I tried to pawn the job off onto my husband or my in-laws, gave hints that had to be obvious.  Still, nobody took the bait. Obviously, they, too, thought this was about as fun as a root canal.

Earlier this summer, though, I finally caved in to the pleading and promises of their firstborn children and blind obedience if only I'd take them.  Please?

Instead of an easy date night on the sofa with husband, I was the sweaty, mosquito-bitten, nauseous woman repeatedly pinching thick earthworms into smaller pieces with my fingernails, all while praying aloud for forgiveness as I wove their writhing forms on the hook. I was also the woman ducking for cover as empty hooks floated perilously through the air towards me when the fish stole their bait (again).

That first evening, oldest son, Wyatt, caught three small fish.

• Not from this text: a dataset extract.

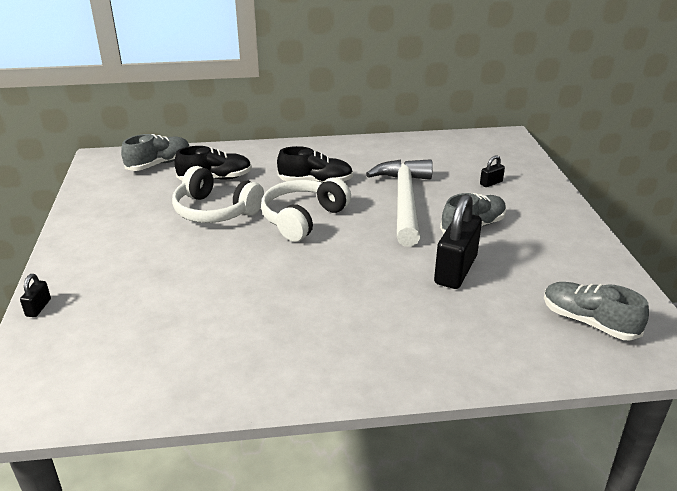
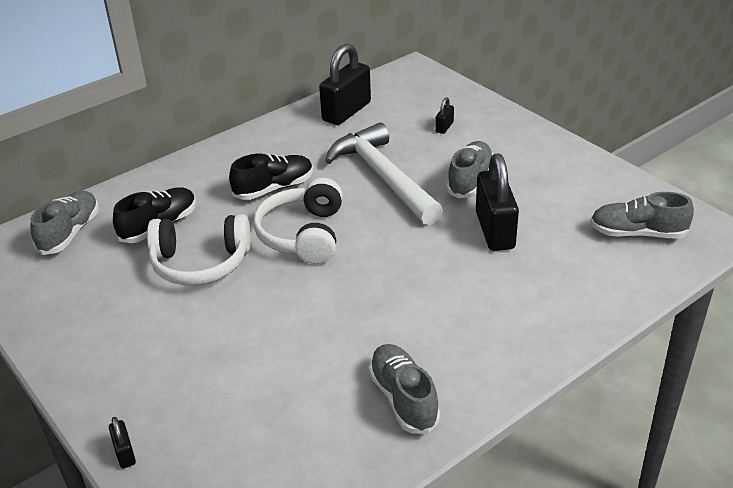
camera: 30 degrees left, 5 degrees up
(251, 360) = (403, 399): none -> grey shoe
(423, 149) = (346, 111): none -> black padlock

Bass.  Perch. 

Listening to the screams, you'd have thought they were great whoppers with solid gold scales.  The welcoming committee leaped skyward with child-like excitement, enjoyed the terrified fish for a minute or two, then returned them to their habitat so they could grow into a future meal. 
The twins didn't have their brother's luck, even when they cast in the same location under the branches of the cypress trees.  Amelia caught a bass but failed to land it.   And poor Emerson watched his bobber merely jiggle for over an hour with no results.  Thankfully, they were happy for their big brother and excited for their "next time" fishing, when they did catch their own fish.

As the day's light began to fade, I returned home with worm guts under my fingernails and red spotted appendages from giving blood to a swarm of hungry insects.

I headed straight for the hot water, soap, and hand sanitizer on top of that.

When my children ask what love looks like, I'll point to memories such as this one.  This is the meaning of love.  It is doing for others what you would never do for yourself.  It is self sacrifice for another's happiness.  It is doing what you thought you couldn't or simply didn't want to, all because someone else wanted you to walk with them.

Love is just as the title says--worm guts and mosquito bites.